Knappe fünf Kilometer Luftlinie entfernt reißt gerade Kyra Zurawski Bodendecker samt Wurzeln aus einer Böschung und wirft sie in Richtung der Schubkarre. Die 25-jährige Kyra hätte zu Hause eigentlich genug zu tun, renoviert sie doch mit ihrem Freund doch die gemeinsame Wohnung. „Aber das muss er heute alleine machen“, sagt sie.

Auch für die Wiehlerin steht der Aspekt der Nächstenliebe im Vordergrund: „Helfen, ohne etwas dafür zu erwarten“, nennt sie das. In der Schubkarre liegt Gestrüpp, das Marcel Wirths zu einem Anhänger karrt.

Für den 28-Jährigen ist der Einsatz ein Heimspiel: Vater Mario (65) hatte sich beim CVJM gemeldet, denn die steile Böschung vor der Garage sollte wieder ansehnlich werden. Die Wirths bedanken sich bei den Helfern mit einem gemeinsamen Mittagessen. Mutter Sigrid hat Kartoffelsalat gemacht und Würstchen erwärmt, auch von den anderen Einsatzstellen kommen die Helferinnen und Helfer des Wiehler Aktionstags zur Mittagspause ins Hause Wirths.

Ein Mann hält ein Mobiltelefon ans Ohr.

Norman Pescheck, Vorsitzender des CVJM Wiehl beim Arbeitseinsatz auf dem Selfless-Day.

Vier Einsätze bewältigen die sechs Wiehler im Alter zwischen 25 und 38 Jahren an diesem Samstag. Jeder Einsatz dauert mehrere Stunden und ist körperlich fordernd. Ein Auftrag zum Holzhacken und eine Kellerentrümpelung müssen allerdings wetterbedingt ausfallen. „Das holen wir in den kommenden Tagen nach“, verspricht Pescheck.

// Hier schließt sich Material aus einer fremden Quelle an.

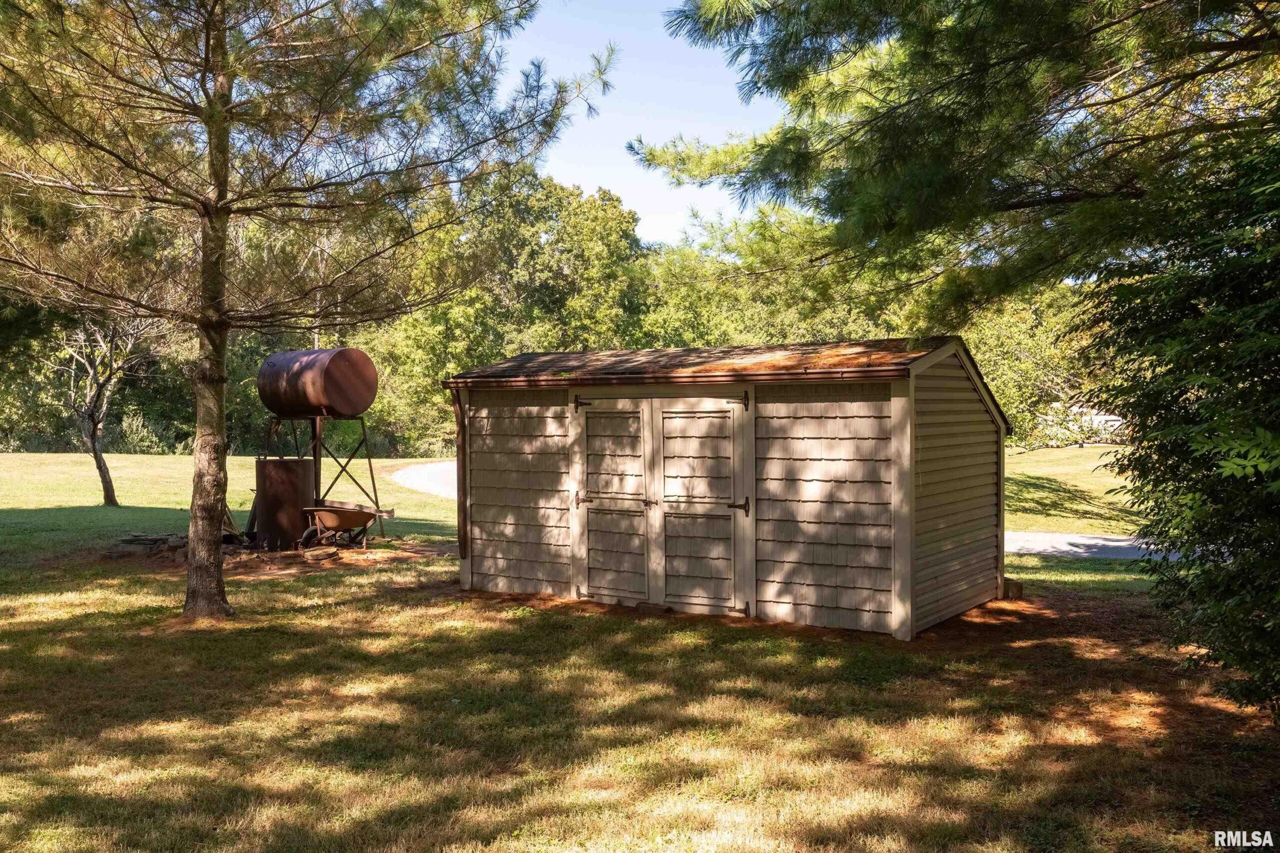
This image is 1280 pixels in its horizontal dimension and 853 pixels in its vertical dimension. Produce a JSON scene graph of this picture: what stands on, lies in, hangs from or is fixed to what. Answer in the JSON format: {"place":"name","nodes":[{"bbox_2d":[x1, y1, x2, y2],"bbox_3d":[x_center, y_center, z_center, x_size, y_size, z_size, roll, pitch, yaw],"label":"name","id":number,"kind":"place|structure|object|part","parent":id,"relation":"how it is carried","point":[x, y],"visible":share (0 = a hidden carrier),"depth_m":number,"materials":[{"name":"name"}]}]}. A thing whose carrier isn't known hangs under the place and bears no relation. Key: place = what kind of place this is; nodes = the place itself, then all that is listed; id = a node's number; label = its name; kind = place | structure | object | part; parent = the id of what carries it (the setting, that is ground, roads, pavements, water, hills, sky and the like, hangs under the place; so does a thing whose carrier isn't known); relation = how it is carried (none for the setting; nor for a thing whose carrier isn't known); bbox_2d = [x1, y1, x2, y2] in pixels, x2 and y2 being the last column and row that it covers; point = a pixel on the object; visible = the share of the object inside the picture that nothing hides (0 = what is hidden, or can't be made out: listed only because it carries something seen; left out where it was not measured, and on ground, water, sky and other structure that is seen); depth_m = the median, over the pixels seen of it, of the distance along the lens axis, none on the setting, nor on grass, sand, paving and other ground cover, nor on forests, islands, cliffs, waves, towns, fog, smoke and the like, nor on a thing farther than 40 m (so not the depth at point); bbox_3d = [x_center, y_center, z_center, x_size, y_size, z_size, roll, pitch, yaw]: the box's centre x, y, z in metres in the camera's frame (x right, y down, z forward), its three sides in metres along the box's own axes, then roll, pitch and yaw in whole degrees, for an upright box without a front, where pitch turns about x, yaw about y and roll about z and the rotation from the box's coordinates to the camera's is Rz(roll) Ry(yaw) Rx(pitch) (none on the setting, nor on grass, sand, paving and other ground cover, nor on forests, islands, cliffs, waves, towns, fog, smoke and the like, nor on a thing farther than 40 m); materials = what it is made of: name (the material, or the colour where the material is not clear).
{"place":"outdoors","nodes":[
{"label":"outdoors","id":0,"kind":"place"},
{"bbox_2d":[388,460,458,500],"label":"driveway","id":1,"kind":"structure","parent":0,"point":[417,481],"materials":[{"name":"grey concrete"}]},
{"bbox_2d":[0,451,1278,852],"label":"lawn","id":2,"kind":"structure","parent":0,"point":[16,784],"materials":[{"name":"green plant"}]},
{"bbox_2d":[56,309,155,507],"bbox_3d":[-10.771,-0.878,23.329,3.135,5.046,3.418,0,2,-2],"label":"small tree","id":3,"kind":"object","parent":2,"relation":"on","point":[96,453],"visible":0.79,"depth_m":23.32,"materials":[{"name":"plant"}]},
{"bbox_2d":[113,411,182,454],"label":"shrub","id":4,"kind":"object","parent":2,"relation":"on","point":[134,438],"visible":0.6,"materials":[{"name":"green plant"}]},
{"bbox_2d":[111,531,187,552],"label":"stone pile","id":5,"kind":"object","parent":2,"relation":"on","point":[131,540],"visible":0.72,"depth_m":15.25,"materials":[{"name":"grey stone"}]},
{"bbox_2d":[94,533,456,575],"bbox_3d":[-4.664,1.600,15.216,4.753,0.086,3.958,1,2,34],"label":"dirt patch","id":6,"kind":"object","parent":2,"relation":"on","point":[354,553],"visible":0.55,"depth_m":14.44,"materials":[{"name":"brown soil"}]},
{"bbox_2d":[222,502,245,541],"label":"wooden board","id":7,"kind":"object","parent":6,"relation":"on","point":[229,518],"visible":0.48,"depth_m":15.92,"materials":[{"name":"brown"}]},
{"bbox_2d":[252,457,316,549],"bbox_3d":[-4.760,1.038,15.732,0.838,1.222,0.831,0,2,19],"label":"metal tank","id":8,"kind":"object","parent":6,"relation":"on","point":[284,473],"visible":0.86,"depth_m":15.36,"materials":[{"name":"metal"}]},
{"bbox_2d":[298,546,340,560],"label":"rock","id":9,"kind":"object","parent":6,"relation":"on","point":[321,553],"visible":0.95,"depth_m":14.43,"materials":[{"name":"stone"}]},
{"bbox_2d":[261,412,383,539],"bbox_3d":[-4.590,0.658,16.752,1.533,1.973,1.293,1,2,34],"label":"metal stand","id":10,"kind":"object","parent":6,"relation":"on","point":[314,431],"visible":0.66,"depth_m":16.67,"materials":[{"name":"black metal"}]},
{"bbox_2d":[257,347,377,417],"bbox_3d":[-4.479,-0.588,16.264,1.720,1.012,0.977,1,2,34],"label":"tank","id":11,"kind":"object","parent":10,"relation":"on","point":[341,404],"visible":0.96,"depth_m":15.75,"materials":[{"name":"metal"}]},
{"bbox_2d":[301,502,394,549],"bbox_3d":[-3.905,1.335,15.576,1.309,0.611,0.720,0,2,17],"label":"wheelbarrow","id":12,"kind":"object","parent":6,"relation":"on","point":[344,513],"visible":0.98,"depth_m":15.46,"materials":[{"name":"brown metal"}]},
{"bbox_2d":[0,0,612,623],"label":"pine tree","id":13,"kind":"object","parent":2,"relation":"on","point":[229,88],"visible":0.99,"depth_m":9.73,"materials":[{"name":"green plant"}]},
{"label":"pine trunk","id":14,"kind":"part","parent":13,"relation":"part of","materials":[{"name":"brown wood"}]},
{"bbox_2d":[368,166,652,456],"label":"tree","id":15,"kind":"object","parent":2,"relation":"on","point":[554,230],"visible":0.67,"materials":[{"name":"green plant"}]},
{"bbox_2d":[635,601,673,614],"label":"wooden block","id":16,"kind":"object","parent":2,"relation":"on","point":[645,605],"visible":0.82,"depth_m":10.37,"materials":[{"name":"brown wood"}]},
{"bbox_2d":[1002,577,1024,598],"bbox_3d":[3.595,1.577,11.426,0.215,0.185,0.221,1,2,34],"label":"wooden block","id":17,"kind":"object","parent":2,"relation":"on","point":[1018,585],"visible":0.73,"depth_m":11.32,"materials":[{"name":"brown wood"}]},
{"bbox_2d":[1079,120,1279,722],"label":"shrub","id":18,"kind":"object","parent":2,"relation":"on","point":[1181,394],"visible":1,"depth_m":6.01,"materials":[{"name":"green plant"}]},
{"bbox_2d":[498,0,782,247],"label":"sky","id":19,"kind":"structure","parent":0,"point":[594,180],"materials":[{"name":"blue"}]},
{"bbox_2d":[447,334,1014,638],"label":"shed","id":20,"kind":"structure","parent":0,"point":[900,391],"depth_m":10.17,"materials":[{"name":"wood"}]},
{"bbox_2d":[452,388,469,562],"bbox_3d":[-1.803,0.509,11.993,0.139,1.778,0.179,1,2,34],"label":"downspout","id":21,"kind":"object","parent":20,"relation":"attached to","point":[464,508],"visible":0.88,"depth_m":11.97,"materials":[{"name":"brown metal"}]},
{"bbox_2d":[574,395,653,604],"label":"shed door","id":22,"kind":"structure","parent":20,"relation":"in","point":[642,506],"depth_m":10.60,"materials":[{"name":"wood"}]},
{"label":"hinge","id":23,"kind":"part","parent":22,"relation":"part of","materials":[{"name":"metal"}]},
{"label":"hinge","id":24,"kind":"part","parent":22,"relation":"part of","materials":[{"name":"black metal"}]},
{"label":"hinge","id":25,"kind":"part","parent":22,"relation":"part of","materials":[{"name":"metal"}]},
{"label":"panel","id":26,"kind":"part","parent":22,"relation":"part of","materials":[{"name":"brown wood"}]},
{"bbox_2d":[449,367,899,389],"bbox_3d":[-0.005,-0.411,10.147,5.200,0.112,0.110,1,2,34],"label":"gutter","id":27,"kind":"object","parent":20,"relation":"attached to","point":[725,379],"visible":0.94,"depth_m":9.76,"materials":[{"name":"brown metal"}]},
{"bbox_2d":[650,397,745,615],"bbox_3d":[0.497,0.776,10.184,1.084,1.956,0.104,1,2,34],"label":"shed door","id":28,"kind":"structure","parent":20,"relation":"in","point":[725,603],"depth_m":10.12,"materials":[{"name":"brown wood"}]},
{"label":"hinge","id":29,"kind":"part","parent":28,"relation":"part of","materials":[{"name":"black metal"}]},
{"label":"hinge","id":30,"kind":"part","parent":28,"relation":"part of","materials":[{"name":"metal"}]},
{"label":"hinge","id":31,"kind":"part","parent":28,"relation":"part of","materials":[{"name":"metal"}]},
{"bbox_2d":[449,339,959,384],"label":"roof","id":32,"kind":"structure","parent":20,"relation":"on","point":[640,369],"depth_m":10.58,"materials":[{"name":"brown"}]},
{"bbox_2d":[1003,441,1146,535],"label":"lawn","id":33,"kind":"structure","parent":0,"point":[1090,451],"materials":[{"name":"green plant"}]},
{"bbox_2d":[963,285,1104,447],"bbox_3d":[10.845,-1.691,32.512,6.894,5.523,6.016,1,2,34],"label":"tree","id":34,"kind":"object","parent":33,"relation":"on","point":[995,334],"visible":0.41,"depth_m":31.57,"materials":[{"name":"green plant"}]},
{"bbox_2d":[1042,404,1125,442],"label":"vehicle","id":35,"kind":"object","parent":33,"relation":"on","point":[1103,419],"visible":0.39,"depth_m":36.20,"materials":[{"name":"white"}]},
{"bbox_2d":[1003,531,1212,559],"label":"driveway","id":36,"kind":"structure","parent":0,"point":[1118,543],"materials":[{"name":"grey concrete"}]},
{"label":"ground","id":37,"kind":"structure","parent":0},
{"bbox_2d":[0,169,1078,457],"label":"tree line","id":38,"kind":"object","parent":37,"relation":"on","point":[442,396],"visible":0.42,"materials":[{"name":"green plant"}]},
{"bbox_2d":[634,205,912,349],"label":"tree","id":39,"kind":"object","parent":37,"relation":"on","point":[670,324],"visible":0.49,"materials":[{"name":"green plant"}]},
{"bbox_2d":[643,0,1279,324],"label":"pine tree","id":40,"kind":"object","parent":37,"relation":"on","point":[908,195],"visible":0.98,"depth_m":7.90,"materials":[{"name":"green plant"}]}
]}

Steigender Bedarf in Wiehl

Der CVJM überlege, den Selfless-Day zu einer regelmäßigen Einrichtung zu machen. „Zwei Mal im Jahr ist in der Überlegung“, berichtet Norman Pescheck. Auch eine ständige Hilfs-Hotline für kleine Dienste in der Nachbarschaft sei ein Ansatz. Es müsse nicht immer die Gartenarbeit sein, auch eine Einkaufshilfe oder kleine Reparaturen im Haushalt seien denkbar. Der Bedarf steige angesichts der demografischen Entwicklung.